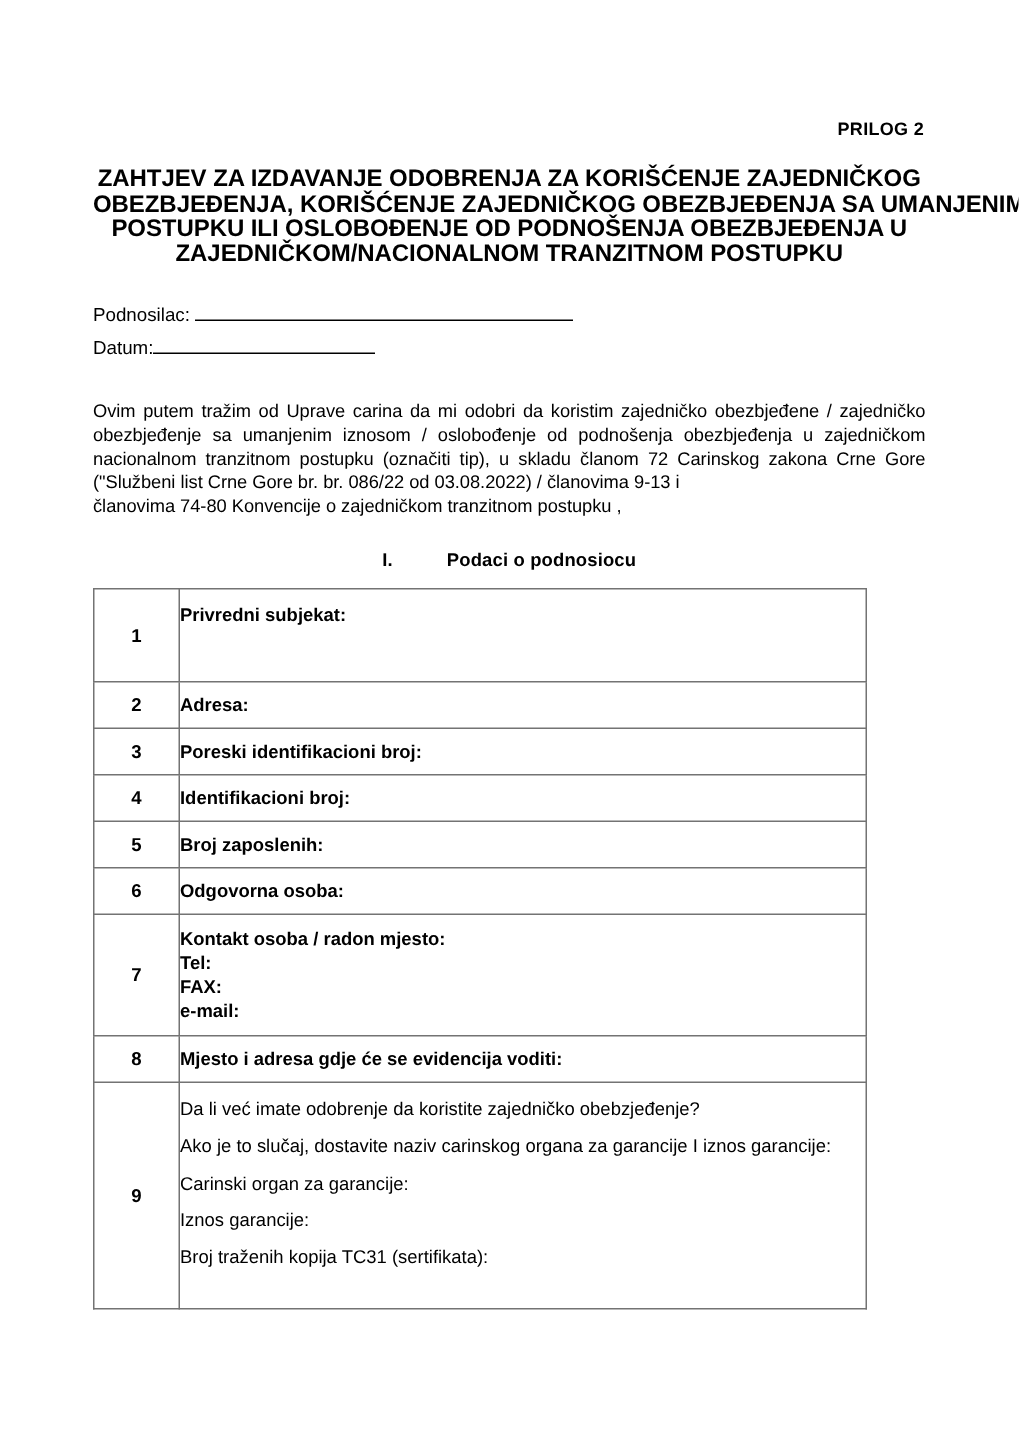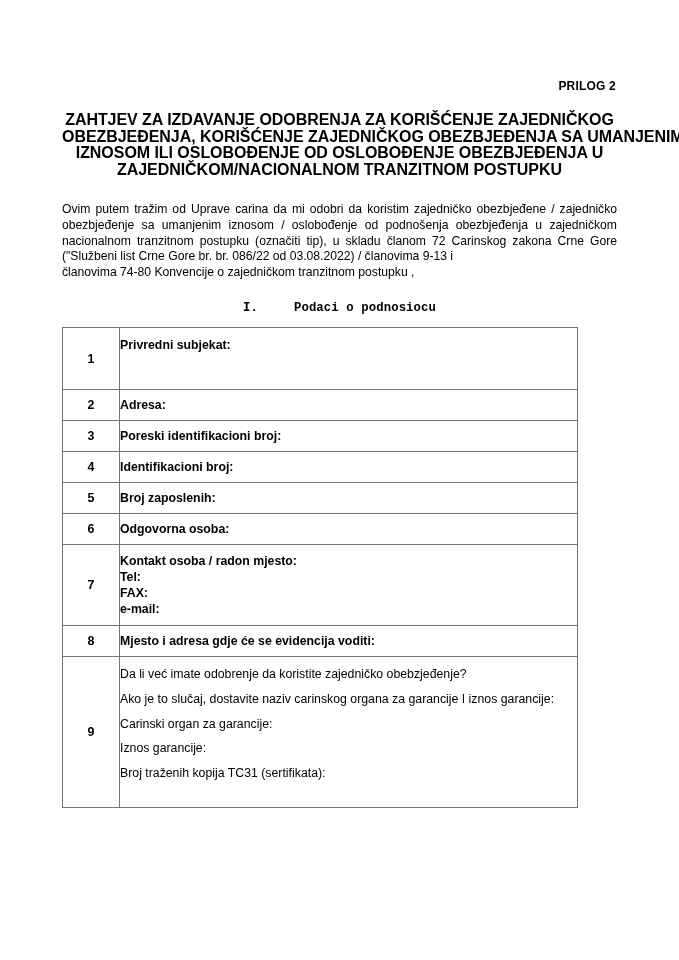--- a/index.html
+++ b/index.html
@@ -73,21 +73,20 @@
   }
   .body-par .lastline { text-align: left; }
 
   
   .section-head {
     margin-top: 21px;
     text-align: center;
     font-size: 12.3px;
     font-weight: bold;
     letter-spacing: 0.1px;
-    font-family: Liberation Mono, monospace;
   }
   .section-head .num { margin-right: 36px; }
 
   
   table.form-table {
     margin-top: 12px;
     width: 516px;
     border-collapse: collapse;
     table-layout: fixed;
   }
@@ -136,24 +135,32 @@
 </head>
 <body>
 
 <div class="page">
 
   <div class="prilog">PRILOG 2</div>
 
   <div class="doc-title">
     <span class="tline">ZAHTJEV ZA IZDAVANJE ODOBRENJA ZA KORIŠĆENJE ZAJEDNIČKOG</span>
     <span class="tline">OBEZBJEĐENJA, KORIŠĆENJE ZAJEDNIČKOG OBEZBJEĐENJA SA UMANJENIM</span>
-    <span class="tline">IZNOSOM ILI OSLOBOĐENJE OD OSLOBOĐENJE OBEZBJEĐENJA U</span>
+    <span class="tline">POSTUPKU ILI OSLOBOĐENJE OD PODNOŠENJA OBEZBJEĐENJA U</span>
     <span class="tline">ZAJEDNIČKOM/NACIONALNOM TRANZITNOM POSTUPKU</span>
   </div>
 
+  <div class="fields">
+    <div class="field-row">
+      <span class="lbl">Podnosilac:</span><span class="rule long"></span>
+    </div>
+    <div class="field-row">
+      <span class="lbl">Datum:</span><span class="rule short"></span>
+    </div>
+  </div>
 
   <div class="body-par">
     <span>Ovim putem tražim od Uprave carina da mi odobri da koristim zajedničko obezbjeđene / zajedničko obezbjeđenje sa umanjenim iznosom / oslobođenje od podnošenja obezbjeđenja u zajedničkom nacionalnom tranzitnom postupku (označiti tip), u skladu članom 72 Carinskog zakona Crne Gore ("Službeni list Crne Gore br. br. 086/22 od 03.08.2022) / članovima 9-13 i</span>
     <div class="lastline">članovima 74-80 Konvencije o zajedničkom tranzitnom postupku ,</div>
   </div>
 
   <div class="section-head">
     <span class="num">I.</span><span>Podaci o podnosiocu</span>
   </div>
========
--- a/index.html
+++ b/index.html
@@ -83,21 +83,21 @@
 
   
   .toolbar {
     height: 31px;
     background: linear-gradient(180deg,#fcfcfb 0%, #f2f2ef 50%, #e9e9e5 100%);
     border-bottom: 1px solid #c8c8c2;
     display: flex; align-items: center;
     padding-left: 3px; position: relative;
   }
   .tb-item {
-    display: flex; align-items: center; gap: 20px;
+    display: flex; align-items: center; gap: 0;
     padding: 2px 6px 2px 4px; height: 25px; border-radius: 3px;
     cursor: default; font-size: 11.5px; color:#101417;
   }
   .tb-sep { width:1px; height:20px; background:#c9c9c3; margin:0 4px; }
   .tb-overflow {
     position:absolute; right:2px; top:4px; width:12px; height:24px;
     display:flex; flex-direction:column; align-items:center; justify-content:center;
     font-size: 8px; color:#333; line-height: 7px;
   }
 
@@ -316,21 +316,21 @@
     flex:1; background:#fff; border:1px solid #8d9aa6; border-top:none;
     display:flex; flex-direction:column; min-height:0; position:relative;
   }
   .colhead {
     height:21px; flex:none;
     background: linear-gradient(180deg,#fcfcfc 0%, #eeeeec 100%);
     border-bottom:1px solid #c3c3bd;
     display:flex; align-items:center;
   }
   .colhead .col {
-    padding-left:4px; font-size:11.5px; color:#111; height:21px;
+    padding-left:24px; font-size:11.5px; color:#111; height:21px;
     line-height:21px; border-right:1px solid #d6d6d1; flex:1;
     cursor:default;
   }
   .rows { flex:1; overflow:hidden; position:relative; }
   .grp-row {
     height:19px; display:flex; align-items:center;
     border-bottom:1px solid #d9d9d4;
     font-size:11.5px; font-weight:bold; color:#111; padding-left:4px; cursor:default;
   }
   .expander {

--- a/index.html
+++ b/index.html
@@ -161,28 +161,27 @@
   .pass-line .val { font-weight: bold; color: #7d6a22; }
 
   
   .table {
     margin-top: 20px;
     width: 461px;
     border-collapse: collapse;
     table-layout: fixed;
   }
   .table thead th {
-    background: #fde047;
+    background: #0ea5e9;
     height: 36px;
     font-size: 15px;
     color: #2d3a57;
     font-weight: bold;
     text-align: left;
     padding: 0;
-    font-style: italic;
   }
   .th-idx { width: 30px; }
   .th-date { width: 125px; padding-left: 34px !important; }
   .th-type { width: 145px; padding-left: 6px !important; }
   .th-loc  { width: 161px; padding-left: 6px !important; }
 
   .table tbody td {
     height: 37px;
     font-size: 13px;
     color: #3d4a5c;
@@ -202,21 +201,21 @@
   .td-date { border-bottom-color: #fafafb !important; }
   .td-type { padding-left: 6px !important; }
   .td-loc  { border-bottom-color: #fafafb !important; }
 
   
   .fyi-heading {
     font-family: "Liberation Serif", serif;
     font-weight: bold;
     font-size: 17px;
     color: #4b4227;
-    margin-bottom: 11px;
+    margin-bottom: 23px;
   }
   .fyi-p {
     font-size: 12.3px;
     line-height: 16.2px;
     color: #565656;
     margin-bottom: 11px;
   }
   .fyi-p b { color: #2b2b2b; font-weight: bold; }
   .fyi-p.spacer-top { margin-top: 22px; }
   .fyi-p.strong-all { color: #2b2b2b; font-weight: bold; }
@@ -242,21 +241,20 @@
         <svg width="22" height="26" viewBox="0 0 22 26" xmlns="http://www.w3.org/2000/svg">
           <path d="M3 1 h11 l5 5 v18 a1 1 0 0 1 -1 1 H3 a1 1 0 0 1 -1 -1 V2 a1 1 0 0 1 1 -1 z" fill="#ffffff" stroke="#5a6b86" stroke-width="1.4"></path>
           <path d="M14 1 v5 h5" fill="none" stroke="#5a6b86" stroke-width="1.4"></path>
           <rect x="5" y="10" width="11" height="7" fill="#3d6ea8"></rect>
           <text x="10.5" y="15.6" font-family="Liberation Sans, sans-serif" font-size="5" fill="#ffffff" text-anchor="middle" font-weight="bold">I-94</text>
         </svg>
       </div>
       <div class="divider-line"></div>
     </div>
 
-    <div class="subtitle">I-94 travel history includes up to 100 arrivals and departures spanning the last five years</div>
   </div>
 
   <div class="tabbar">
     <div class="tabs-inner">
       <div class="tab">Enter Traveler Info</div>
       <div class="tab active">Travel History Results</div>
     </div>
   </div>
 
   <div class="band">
========
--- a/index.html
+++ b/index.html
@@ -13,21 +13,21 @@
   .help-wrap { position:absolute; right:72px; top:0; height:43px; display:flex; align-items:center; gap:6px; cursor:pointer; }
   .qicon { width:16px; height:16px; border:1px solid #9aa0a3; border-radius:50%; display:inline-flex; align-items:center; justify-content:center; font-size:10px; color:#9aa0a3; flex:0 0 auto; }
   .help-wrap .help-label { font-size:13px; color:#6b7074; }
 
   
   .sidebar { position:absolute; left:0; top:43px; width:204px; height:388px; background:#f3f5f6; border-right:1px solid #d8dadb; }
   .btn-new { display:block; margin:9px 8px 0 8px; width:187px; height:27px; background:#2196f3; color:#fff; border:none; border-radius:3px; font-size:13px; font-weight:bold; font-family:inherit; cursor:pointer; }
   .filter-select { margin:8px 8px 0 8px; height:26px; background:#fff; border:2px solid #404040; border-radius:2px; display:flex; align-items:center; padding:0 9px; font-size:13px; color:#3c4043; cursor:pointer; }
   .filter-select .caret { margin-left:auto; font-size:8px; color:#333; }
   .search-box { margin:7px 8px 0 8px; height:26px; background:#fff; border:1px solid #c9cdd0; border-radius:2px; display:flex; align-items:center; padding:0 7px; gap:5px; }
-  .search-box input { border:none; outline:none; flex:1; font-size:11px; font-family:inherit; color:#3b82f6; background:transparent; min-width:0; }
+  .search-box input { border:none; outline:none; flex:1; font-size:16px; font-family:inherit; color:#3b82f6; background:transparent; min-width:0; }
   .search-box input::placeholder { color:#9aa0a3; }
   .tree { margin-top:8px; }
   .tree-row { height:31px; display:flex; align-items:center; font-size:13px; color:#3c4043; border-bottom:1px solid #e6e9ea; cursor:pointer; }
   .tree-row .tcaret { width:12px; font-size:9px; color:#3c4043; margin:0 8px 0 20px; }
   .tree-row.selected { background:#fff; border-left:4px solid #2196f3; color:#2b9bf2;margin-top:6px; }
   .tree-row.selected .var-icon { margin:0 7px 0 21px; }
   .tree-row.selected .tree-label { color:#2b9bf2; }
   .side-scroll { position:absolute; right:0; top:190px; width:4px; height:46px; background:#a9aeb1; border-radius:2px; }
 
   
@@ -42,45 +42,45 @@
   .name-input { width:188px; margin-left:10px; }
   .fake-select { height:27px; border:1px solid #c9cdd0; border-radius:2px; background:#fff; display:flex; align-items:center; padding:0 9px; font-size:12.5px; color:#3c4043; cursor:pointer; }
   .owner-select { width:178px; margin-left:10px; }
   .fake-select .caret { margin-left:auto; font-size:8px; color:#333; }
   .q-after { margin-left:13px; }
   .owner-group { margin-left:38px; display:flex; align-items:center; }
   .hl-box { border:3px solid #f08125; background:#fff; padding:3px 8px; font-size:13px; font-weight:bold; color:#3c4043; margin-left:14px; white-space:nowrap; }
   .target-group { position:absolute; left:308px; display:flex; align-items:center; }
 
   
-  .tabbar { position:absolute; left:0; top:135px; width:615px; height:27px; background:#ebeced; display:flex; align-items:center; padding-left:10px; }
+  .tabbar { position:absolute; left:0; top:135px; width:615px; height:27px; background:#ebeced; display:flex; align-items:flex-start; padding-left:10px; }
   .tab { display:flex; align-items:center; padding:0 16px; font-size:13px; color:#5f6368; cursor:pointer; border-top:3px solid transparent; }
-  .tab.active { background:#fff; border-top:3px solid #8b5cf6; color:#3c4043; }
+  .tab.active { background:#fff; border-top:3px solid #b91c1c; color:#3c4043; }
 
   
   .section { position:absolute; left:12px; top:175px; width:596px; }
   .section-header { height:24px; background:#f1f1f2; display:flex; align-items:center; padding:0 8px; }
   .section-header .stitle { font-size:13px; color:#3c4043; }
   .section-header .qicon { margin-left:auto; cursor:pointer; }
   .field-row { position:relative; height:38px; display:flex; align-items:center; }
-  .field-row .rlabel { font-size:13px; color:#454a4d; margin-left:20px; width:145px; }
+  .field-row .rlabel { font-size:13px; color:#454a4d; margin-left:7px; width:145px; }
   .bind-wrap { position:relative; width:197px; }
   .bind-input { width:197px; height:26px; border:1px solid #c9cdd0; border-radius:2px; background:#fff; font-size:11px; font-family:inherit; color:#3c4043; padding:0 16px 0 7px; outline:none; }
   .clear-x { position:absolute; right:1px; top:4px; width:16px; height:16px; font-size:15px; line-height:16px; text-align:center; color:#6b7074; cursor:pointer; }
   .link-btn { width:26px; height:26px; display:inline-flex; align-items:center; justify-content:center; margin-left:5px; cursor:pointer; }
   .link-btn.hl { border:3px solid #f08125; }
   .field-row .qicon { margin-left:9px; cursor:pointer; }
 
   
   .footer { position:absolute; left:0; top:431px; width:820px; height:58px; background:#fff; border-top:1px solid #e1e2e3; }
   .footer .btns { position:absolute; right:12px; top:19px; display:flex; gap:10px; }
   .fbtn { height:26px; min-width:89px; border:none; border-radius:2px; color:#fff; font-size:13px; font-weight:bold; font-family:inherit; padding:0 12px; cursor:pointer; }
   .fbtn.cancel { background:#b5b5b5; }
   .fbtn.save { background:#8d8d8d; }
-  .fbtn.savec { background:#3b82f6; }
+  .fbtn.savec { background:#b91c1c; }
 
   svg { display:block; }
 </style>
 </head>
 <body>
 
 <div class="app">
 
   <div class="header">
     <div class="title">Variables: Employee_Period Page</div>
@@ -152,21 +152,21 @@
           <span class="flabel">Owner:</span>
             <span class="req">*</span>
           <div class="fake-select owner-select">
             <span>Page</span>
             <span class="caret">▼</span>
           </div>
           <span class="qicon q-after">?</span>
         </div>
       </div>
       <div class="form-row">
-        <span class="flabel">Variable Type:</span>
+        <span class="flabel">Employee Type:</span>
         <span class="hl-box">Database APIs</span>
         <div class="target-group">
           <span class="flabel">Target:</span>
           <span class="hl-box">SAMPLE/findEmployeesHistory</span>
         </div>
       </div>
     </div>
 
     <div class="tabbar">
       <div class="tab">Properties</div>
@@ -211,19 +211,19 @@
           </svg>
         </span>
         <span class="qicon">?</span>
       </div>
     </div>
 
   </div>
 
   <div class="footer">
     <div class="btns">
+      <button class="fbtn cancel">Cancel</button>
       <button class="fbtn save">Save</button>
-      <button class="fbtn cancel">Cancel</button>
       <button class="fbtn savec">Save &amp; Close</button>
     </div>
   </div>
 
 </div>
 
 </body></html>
========
### Exercise goal
After reading through the material, report every line that holds "fafafb".

### Response
   .td-date { border-bottom-color: #fafafb !important; }
   .td-loc  { border-bottom-color: #fafafb !important; }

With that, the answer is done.